▶ **Directions for this task**: Carry on the blog excerpt below about the stranded kitten and the island's brownouts, starting right after its last sentence.

▶ **Document excerpt**:

Since I couldn’t do anything else, I decided to just pray. I know, it seems crazy to pray for a cat, what with a world full of humans who desparately need prayer. But on the other hand, God created cats too and the Bible says He even cares for the sparrows. Maybe somebody’s guardian angel could take a few minutes off during a slow time to give guidance to a poor traumatized kitten in a tree?

Well, the next day (day 4) the cat was gone. No more pitiful meowing and no cat in the tree. Later that afternoon I thought I heard it again and sure enough, there it was eating some leftover rice in front of another neighbor’s apartment- on the ground.

So did God send an angel? Maybe. Maybe He sent mine, because that evening, sometime after I prayed, I got distracted while carrying a bowl of boiling hot soup and spilled it all over my hand. It certainly provided a painful distraction to worrying about the cat! Ha, ha!

Wednesday, June 09, 2010

Coping with brownouts

The past several months have been much drier than usual due to an El Nino. This island normally gets most of its power from hydroelectric sources but this year the water levels were extremely low resulting in power shortages. In this city they have managed to organize the brownouts such that you can sort of plan your day. The city is divided into three groups which have a rotating schedule of brownouts, not to the exact time but the general part of the day. In my part of town on Mondays and Tuesdays we are scheduled for afternoon brownout of 2-3 hours duration. Wednesdays and Thursdays we have them in the early evening. Fridays, Saturdays and Sundays we have them in the morning.

It does interfere with work since it’s too dark inside our house to read or see the computer keyboard, and my second monitor doesn’t work. If we have a brownout in the morning I often use that time to go shopping or do errands because the malls all have their own generators. Or I might go to our office which is on a different rotation schedule. There I can check the mail or photocopy or use the library. When we have an afternoon brownout that is when it is the most difficult because it is not only dark but also very hot. Sometimes if I’m sleepy I take a nap on the cool tile floor. Or else I just sit and sweat and listen to a pre-downloaded mp3 radio broadcast or sermon while playing a mindless computer game until the power comes on. When the power goes off in the evening, I light 3-4 candles, power up the mp3 player and hike laps around the kitchen and living room for an hour.

It has been raining again recently so we hope that eventually the reservoirs will fill up and the power will become more regular.
BREAKING: They just announced a change in the schedule. To be more "equitable" the schedule will change every week. Sigh! Just get a system figured out and they go and change it again.

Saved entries
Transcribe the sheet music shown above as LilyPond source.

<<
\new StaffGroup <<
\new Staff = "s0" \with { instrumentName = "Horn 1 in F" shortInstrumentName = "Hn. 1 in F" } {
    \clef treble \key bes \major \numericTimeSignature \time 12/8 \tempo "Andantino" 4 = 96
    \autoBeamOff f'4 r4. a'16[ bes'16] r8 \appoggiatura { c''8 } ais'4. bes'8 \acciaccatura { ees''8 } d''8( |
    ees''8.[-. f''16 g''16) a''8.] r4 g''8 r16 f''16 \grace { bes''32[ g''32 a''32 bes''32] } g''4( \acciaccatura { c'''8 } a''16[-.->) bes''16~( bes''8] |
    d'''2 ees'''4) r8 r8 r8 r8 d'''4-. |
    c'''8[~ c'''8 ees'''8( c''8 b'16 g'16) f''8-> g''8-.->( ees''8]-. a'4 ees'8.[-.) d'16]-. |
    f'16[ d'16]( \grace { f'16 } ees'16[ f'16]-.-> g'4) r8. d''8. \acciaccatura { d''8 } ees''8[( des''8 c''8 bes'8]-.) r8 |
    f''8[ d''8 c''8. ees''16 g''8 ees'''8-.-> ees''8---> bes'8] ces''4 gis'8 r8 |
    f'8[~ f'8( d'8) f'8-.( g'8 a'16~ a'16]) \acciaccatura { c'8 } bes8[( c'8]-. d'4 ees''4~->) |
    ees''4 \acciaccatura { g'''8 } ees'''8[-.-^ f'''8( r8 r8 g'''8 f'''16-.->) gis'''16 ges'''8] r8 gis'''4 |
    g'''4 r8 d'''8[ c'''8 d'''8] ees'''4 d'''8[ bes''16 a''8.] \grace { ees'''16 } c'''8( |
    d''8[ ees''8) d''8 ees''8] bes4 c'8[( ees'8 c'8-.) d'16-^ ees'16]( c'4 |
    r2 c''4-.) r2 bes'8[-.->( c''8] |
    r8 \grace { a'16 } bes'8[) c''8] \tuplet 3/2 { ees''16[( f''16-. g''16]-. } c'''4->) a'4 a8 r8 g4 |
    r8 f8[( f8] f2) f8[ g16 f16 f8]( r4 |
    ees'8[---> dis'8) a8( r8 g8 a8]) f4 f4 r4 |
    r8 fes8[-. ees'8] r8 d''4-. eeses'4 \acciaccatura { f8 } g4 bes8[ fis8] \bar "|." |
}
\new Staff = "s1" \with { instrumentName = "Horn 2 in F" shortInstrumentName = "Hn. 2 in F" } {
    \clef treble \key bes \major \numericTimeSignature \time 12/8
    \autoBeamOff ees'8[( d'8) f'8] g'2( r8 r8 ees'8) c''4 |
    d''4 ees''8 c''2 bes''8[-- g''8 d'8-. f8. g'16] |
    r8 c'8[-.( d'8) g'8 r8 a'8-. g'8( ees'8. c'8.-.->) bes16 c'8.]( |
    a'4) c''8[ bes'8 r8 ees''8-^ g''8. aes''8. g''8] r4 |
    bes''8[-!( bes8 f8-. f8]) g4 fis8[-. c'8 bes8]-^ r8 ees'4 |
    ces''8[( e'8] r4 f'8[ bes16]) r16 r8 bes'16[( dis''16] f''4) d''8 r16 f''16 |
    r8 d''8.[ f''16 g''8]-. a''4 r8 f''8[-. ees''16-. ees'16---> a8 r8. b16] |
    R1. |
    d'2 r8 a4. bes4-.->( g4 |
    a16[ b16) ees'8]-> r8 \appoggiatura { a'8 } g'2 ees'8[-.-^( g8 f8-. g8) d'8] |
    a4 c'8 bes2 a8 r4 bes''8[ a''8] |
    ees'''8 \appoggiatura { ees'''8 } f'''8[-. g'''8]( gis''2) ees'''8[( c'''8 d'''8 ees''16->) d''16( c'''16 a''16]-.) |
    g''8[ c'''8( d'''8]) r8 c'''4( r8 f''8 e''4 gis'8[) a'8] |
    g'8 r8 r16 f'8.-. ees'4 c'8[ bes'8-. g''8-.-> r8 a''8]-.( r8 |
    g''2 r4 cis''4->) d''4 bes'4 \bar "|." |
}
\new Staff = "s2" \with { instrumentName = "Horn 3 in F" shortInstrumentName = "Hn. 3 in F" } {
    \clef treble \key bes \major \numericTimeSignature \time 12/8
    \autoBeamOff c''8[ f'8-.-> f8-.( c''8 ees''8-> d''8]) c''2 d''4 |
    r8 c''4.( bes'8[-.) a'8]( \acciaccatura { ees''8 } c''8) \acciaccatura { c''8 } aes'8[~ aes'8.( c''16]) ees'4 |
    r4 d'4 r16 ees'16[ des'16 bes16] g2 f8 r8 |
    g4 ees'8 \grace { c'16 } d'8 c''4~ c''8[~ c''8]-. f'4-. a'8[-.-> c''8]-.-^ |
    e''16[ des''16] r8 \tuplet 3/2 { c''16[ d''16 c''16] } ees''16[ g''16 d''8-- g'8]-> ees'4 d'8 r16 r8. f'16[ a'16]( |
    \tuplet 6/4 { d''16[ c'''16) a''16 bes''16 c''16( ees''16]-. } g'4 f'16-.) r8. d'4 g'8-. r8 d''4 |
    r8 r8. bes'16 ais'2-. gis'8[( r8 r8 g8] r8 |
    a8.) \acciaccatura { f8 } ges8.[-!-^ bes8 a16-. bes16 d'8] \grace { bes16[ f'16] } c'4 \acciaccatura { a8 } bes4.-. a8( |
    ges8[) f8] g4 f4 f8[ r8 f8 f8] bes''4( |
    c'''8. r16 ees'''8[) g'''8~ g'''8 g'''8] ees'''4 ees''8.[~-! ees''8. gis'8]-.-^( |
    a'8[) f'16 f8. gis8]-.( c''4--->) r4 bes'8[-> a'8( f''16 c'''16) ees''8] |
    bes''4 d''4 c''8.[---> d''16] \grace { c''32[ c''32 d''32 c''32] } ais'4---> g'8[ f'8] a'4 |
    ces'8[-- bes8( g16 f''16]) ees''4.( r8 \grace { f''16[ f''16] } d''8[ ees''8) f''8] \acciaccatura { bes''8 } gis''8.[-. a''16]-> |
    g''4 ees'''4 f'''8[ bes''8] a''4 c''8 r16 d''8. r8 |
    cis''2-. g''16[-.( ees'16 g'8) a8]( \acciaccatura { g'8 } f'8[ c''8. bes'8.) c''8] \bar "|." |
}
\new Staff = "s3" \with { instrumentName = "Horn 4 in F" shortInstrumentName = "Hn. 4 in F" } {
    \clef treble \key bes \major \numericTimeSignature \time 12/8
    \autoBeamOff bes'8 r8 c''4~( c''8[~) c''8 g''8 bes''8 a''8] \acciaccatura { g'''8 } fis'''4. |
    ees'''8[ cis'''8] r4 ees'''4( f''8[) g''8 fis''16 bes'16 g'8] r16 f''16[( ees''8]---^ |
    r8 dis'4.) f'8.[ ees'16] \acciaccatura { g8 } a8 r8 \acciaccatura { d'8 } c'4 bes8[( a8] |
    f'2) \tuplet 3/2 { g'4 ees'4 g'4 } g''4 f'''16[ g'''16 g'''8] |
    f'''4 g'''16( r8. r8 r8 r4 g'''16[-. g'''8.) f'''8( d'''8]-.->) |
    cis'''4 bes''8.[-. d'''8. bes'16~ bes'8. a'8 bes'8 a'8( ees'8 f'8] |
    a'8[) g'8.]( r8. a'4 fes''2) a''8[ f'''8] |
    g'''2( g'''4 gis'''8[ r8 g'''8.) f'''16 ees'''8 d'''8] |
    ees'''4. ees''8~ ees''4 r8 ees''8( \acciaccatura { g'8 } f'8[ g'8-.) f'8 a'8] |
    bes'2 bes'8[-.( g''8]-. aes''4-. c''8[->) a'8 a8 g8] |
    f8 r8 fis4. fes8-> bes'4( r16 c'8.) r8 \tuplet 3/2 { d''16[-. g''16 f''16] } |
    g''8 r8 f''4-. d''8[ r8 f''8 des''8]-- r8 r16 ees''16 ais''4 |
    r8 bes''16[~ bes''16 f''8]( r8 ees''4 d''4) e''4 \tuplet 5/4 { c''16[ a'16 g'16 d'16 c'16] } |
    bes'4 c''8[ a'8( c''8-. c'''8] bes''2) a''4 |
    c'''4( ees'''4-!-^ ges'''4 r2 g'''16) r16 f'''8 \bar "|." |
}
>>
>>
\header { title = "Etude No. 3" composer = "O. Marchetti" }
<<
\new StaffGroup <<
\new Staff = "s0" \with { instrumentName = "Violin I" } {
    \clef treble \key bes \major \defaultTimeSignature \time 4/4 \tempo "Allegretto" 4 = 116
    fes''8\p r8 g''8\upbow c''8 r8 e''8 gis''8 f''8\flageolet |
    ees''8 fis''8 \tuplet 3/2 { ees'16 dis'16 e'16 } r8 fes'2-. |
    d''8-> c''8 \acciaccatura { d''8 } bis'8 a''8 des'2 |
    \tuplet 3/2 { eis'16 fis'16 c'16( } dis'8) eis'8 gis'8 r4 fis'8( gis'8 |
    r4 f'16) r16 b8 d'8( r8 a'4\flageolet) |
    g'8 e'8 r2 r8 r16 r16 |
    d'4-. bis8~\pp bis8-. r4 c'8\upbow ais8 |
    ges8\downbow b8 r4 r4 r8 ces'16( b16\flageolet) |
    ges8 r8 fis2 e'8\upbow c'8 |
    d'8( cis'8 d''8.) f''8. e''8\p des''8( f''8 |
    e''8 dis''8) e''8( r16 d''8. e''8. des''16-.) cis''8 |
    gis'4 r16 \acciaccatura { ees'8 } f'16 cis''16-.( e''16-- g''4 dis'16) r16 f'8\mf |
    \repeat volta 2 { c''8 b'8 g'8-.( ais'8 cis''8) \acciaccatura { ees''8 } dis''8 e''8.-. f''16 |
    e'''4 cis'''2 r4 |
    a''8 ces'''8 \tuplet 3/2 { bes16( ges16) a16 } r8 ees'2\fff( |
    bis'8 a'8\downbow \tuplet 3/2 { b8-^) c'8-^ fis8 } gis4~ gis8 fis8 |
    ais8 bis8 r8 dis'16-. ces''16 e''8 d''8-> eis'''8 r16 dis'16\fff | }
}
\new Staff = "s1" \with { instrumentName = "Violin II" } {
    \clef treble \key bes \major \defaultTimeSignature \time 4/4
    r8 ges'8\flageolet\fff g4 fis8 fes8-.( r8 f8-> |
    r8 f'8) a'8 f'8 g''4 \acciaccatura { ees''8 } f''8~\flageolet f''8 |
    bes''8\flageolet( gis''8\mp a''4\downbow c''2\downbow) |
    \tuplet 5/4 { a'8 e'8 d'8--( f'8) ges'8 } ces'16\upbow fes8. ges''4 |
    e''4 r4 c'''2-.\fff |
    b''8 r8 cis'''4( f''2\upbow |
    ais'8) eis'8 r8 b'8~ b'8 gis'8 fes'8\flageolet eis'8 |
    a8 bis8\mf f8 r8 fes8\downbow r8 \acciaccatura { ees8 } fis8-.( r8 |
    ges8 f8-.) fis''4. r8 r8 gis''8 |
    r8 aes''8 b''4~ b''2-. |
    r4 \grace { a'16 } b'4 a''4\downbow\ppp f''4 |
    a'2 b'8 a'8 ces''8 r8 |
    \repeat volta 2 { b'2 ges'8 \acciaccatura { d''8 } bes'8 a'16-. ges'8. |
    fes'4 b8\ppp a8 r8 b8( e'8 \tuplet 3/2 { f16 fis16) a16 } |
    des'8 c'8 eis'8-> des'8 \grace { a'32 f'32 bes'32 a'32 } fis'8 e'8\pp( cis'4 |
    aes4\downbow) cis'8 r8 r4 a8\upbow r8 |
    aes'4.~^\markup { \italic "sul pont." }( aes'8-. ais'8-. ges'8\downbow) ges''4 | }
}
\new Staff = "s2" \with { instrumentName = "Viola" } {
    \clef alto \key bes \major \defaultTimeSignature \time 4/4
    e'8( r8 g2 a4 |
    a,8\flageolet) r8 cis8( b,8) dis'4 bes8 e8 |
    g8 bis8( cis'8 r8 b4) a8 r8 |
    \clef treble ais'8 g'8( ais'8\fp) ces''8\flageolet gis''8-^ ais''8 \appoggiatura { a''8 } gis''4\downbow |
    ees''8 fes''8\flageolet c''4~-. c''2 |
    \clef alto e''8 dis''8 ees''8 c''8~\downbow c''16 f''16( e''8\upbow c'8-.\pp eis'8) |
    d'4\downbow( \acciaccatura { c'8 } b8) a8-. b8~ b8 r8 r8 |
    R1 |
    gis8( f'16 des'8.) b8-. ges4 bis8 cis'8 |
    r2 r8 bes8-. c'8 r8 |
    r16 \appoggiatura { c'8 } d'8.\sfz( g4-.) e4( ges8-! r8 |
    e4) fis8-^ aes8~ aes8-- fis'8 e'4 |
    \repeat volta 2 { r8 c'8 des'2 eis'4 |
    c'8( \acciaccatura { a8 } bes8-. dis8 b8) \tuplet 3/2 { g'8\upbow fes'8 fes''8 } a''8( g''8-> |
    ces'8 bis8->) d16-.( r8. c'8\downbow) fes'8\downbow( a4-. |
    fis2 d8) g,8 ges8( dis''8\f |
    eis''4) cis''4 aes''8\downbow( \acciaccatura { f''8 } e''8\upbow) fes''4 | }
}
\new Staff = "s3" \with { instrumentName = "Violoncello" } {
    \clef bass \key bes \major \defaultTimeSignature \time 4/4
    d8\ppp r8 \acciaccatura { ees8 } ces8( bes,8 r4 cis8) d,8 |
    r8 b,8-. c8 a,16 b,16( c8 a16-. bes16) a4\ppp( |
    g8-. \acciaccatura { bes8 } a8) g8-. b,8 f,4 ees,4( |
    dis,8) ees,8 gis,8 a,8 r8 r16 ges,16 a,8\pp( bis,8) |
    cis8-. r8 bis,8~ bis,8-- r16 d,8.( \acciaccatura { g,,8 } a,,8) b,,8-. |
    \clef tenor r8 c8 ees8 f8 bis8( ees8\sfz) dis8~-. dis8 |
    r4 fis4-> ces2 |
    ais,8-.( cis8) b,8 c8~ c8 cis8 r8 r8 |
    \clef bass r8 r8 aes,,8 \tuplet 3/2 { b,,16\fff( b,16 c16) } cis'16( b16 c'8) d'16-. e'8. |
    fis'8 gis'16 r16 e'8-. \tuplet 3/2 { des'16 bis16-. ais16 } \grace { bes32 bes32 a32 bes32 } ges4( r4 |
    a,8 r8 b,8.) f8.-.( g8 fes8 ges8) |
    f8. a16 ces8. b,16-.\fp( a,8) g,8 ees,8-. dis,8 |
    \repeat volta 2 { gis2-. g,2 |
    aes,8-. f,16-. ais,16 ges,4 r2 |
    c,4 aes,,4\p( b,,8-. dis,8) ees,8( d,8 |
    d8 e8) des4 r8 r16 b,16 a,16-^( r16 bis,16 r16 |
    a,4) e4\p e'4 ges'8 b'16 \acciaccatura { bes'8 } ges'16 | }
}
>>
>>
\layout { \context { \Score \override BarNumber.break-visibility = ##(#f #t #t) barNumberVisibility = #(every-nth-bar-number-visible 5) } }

▶ **Exercise response**:
The most expensive rice I ever ate

Reading glasses are a bit of a pain and since I wear them all day long for computer work, who wants to drag them out at the store? Well, last Sunday I stopped by the grocery store at the mall. I saw some really nice looking unpolished brown rice that I had not seen there before. It was less than half a kilo so I threw it in the cart to try. I didn’t check the price. After all regular rice is about 80 cents a kilo and although brown rice would be more, I figured at most it would be $1 a kilo. It was in a simple plastic bag that the store uses for breaking down wholesale sacks of rice and repackaging into smaller retail amounts of 1, 5, or 10 kilos. The price is on little stickers but it’s hard to read without digging out reading glasses. I had several items at the checkout and tho the total seemed high, well, everything is higher now.

But the next day at home, we noticed the price – amounting to $10 per kilo! Good thing it was less than half a kilo. Was it mismarked????? It’s hard to believe that that could really be the price! We are cooking it now and it does smell wonderful. But it will be the most expensive rice we have ever eaten.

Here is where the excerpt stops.